Avortement : Québec et Ottawa défendent le droit de choisir
Raphaël Pirro
L’interdiction annoncée de l’avortement par la Cour suprême des États-Unis a créé la consternation de Québec à Ottawa, où députés et ministres ont défendu le droit «fondamental» des femmes d’y avoir accès. La position n’a pas fait l’unanimité puisqu’une poignée de conservateurs fédéraux ont bloqué l’adoption d’une motion en ce sens aux Communes.
• À lire aussi: Avortement: la Cour suprême des États-Unis confirme que le document est «authentique», mais pas «final»
• À lire aussi: La Cour suprême des États-Unis pourrait annuler le droit à l'avortement
Une motion du Bloc québécois reconnaissant le «libre choix en matière d’avortement pour quelque raison que ce soit» qui requérait l’unanimité de la Chambre pour être adoptée a été bloquée par quelques voix émanant des banquettes conservatrices, provoquant un désarroi visible chez Gérard Deltell, conservateur québécois.

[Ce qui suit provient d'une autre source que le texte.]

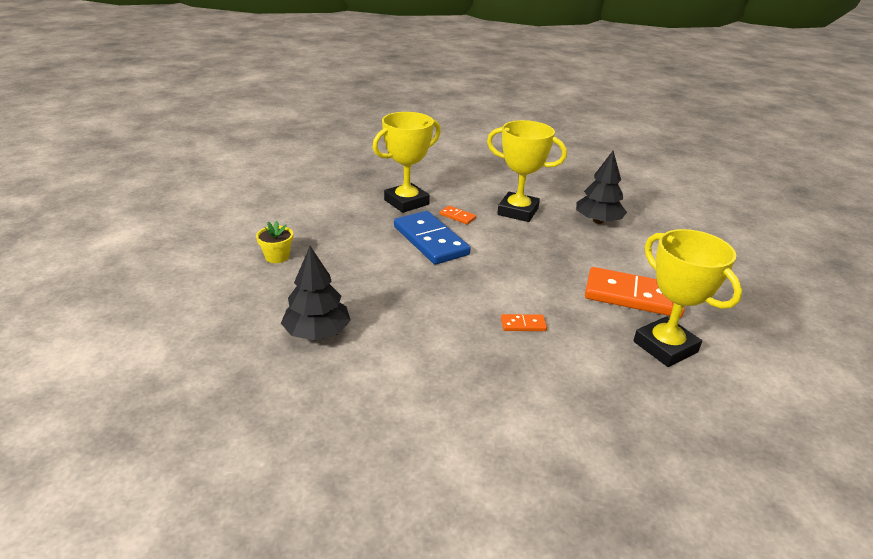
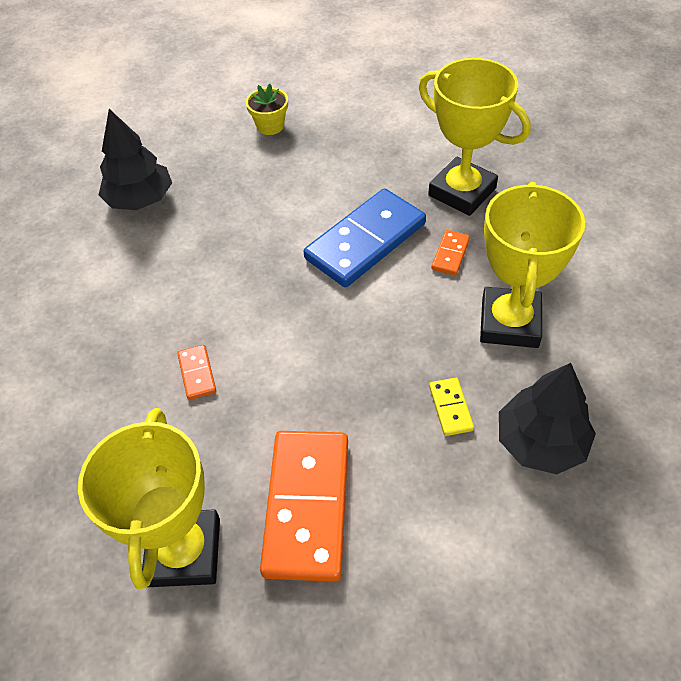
camera: 80 degrees right, 20 degrees up
yellow trophy [633,229,742,367] -> yellow trophy turned 45 degrees counterclockwise [78,408,220,589]
none -> yellow domino [429,378,474,436]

Quelques instants avant le début de la période de questions, la ministre Mélanie Joly affirmait que le droit à l’avortement ne pouvait être tenu pour acquis, «même au Canada».
«Ce qui se passe aux États-Unis se passe aux États-Unis. C’est sûr que pour ma part je trouve ça extrêmement inquiétant», a déclaré la ministre des Affaires étrangères.
«Choquée et frustrée», la vice-première ministre Chrystia Freeland a déclaré en Chambre qu’il était important pour elle de souligner «l’engagement clair et déterminé de notre gouvernement à protéger le droit des femmes à choisir, un droit fondamental».
Sur Twitter, le premier ministre Justin Trudeau a publié une déclaration indiquant que «le droit de choisir est un droit de la femme, point final».
Unanimité à Québec
Une motion à l’Assemblée nationale pour défendre l’accès à l’avortement a été adoptée par tous les partis représentés.
Ce faisant, les élus québécois ont exprimé «leur plus sincère solidarité aux femmes américaines qui voient ce droit être remis en question et qui craignent par le fait même de perdre une partie importante de leur liberté.»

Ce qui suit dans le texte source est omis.